[Dataset excerpts]
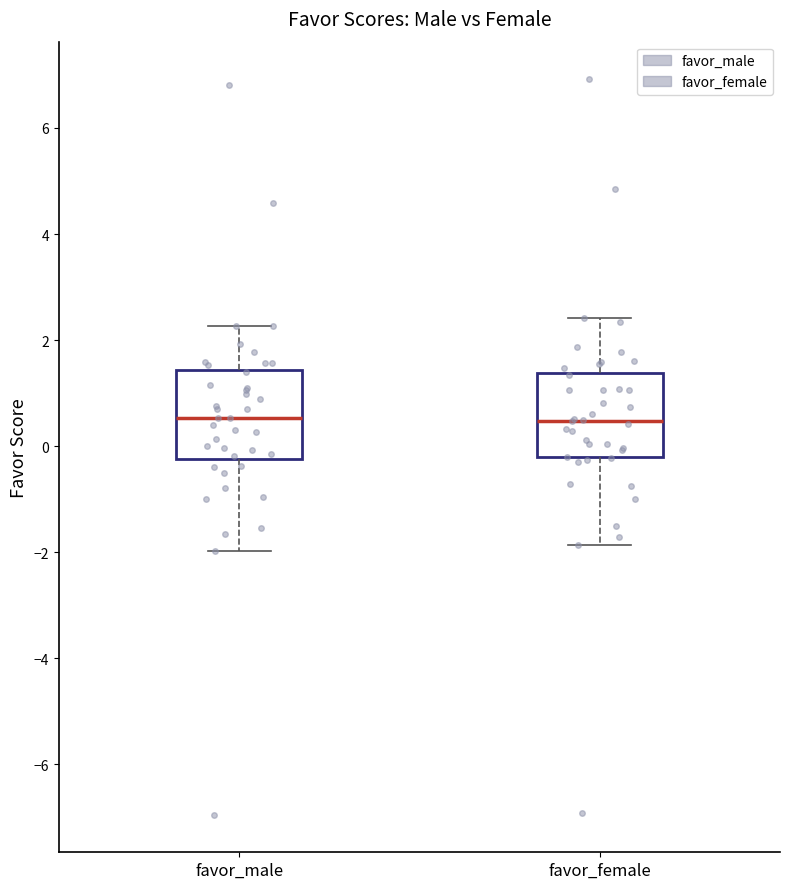

Reading left to right, transcribe this box plot: for each box, give where its median line is, the range the box spans, and where its two whiskers end, as read against the y-axis. The values are not printed on the chart, so give them approximately, as read against the axis.

favor_male: median 0.6, box -0.2 to 1.4, whiskers -2.0 to 2.2
favor_female: median 0.4, box -0.2 to 1.4, whiskers -1.8 to 2.4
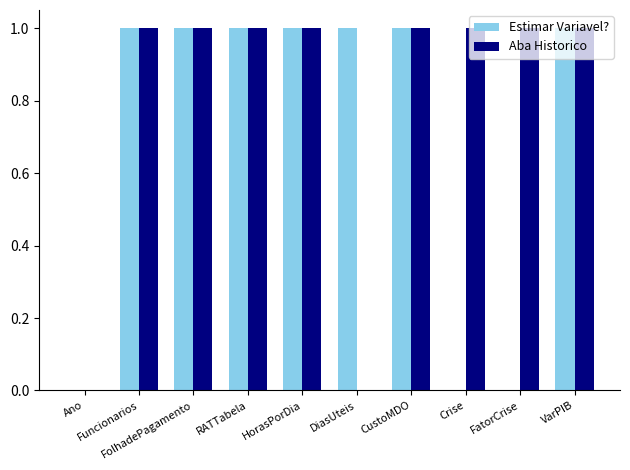

How many groups of bars are there?

10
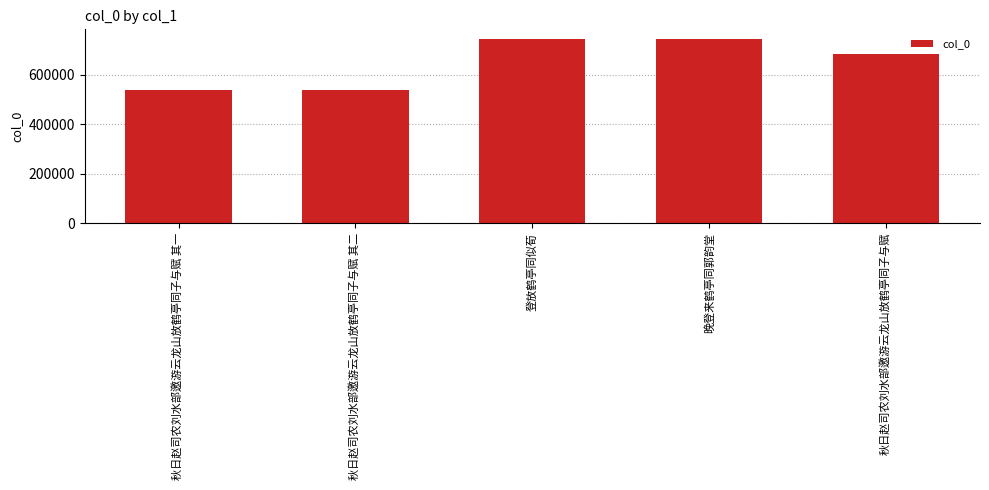

Does the chart contain stacked bars?

No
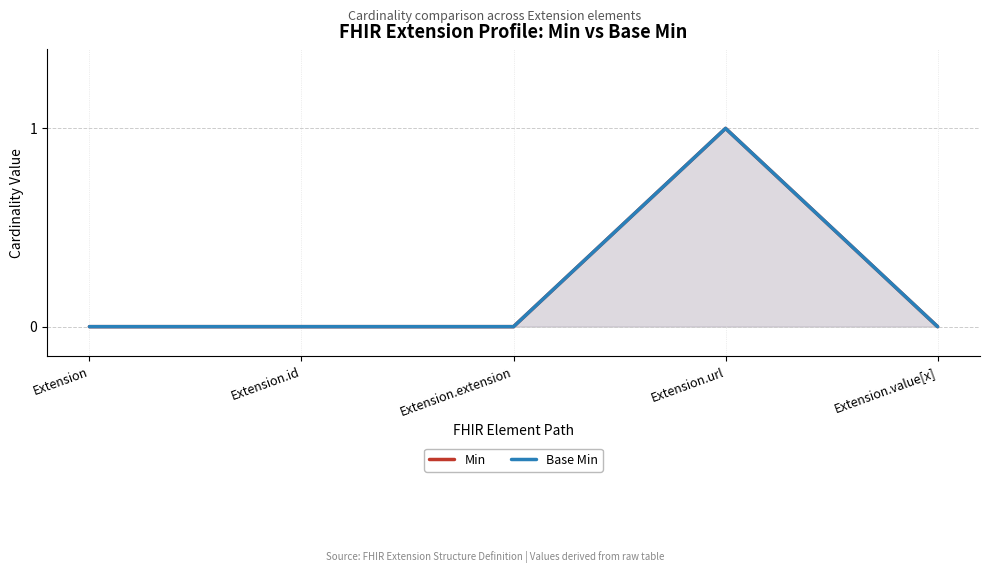

Reading left to right, what are all the values shown in this chart?

Min: Extension=0	Extension.id=0	Extension.extension=0	Extension.url=1	Extension.value[x]=0
Base Min: Extension=0	Extension.id=0	Extension.extension=0	Extension.url=1	Extension.value[x]=0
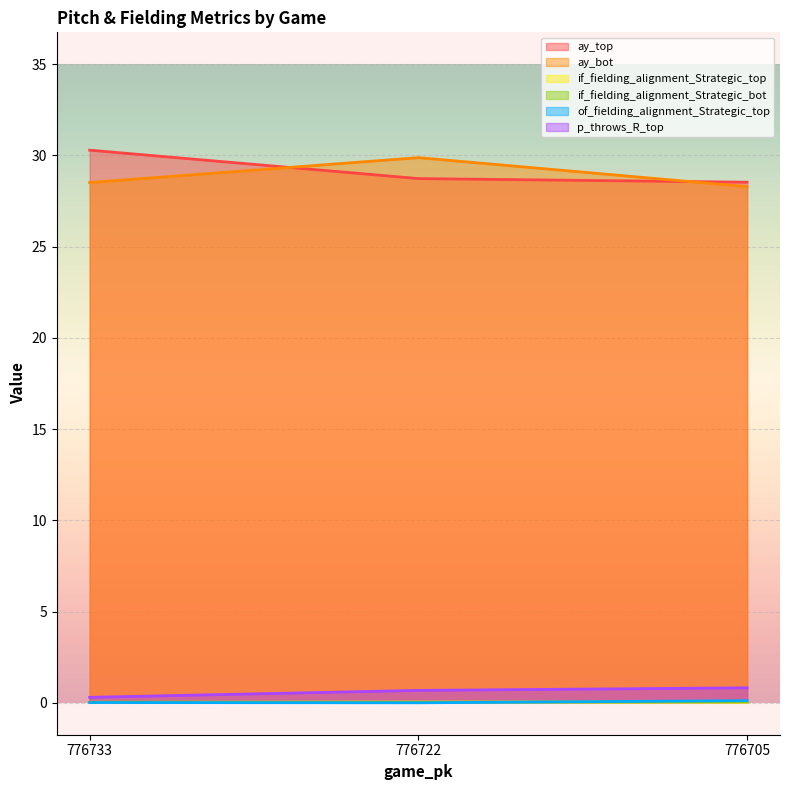

Is it true that p_throws_R_top equals 1.1 at 776705?

False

▶ Directions for this task:
Write out all of the rows above verbatim, omitting the pictures.

▶ Your solution:
Reading left to right, transcribe this box plot: for each box, give where its median line is, the range the box spans, and where its two whiskers end, as read against the y-axis. The values are not printed on the chart, so give them approximately, as read against the axis.

favor_male: median 0.6, box -0.2 to 1.4, whiskers -2.0 to 2.2
favor_female: median 0.4, box -0.2 to 1.4, whiskers -1.8 to 2.4

How many groups of bars are there?

10

Does the chart contain stacked bars?

No

Reading left to right, what are all the values shown in this chart?

Min: Extension=0	Extension.id=0	Extension.extension=0	Extension.url=1	Extension.value[x]=0
Base Min: Extension=0	Extension.id=0	Extension.extension=0	Extension.url=1	Extension.value[x]=0

Is it true that p_throws_R_top equals 1.1 at 776705?

False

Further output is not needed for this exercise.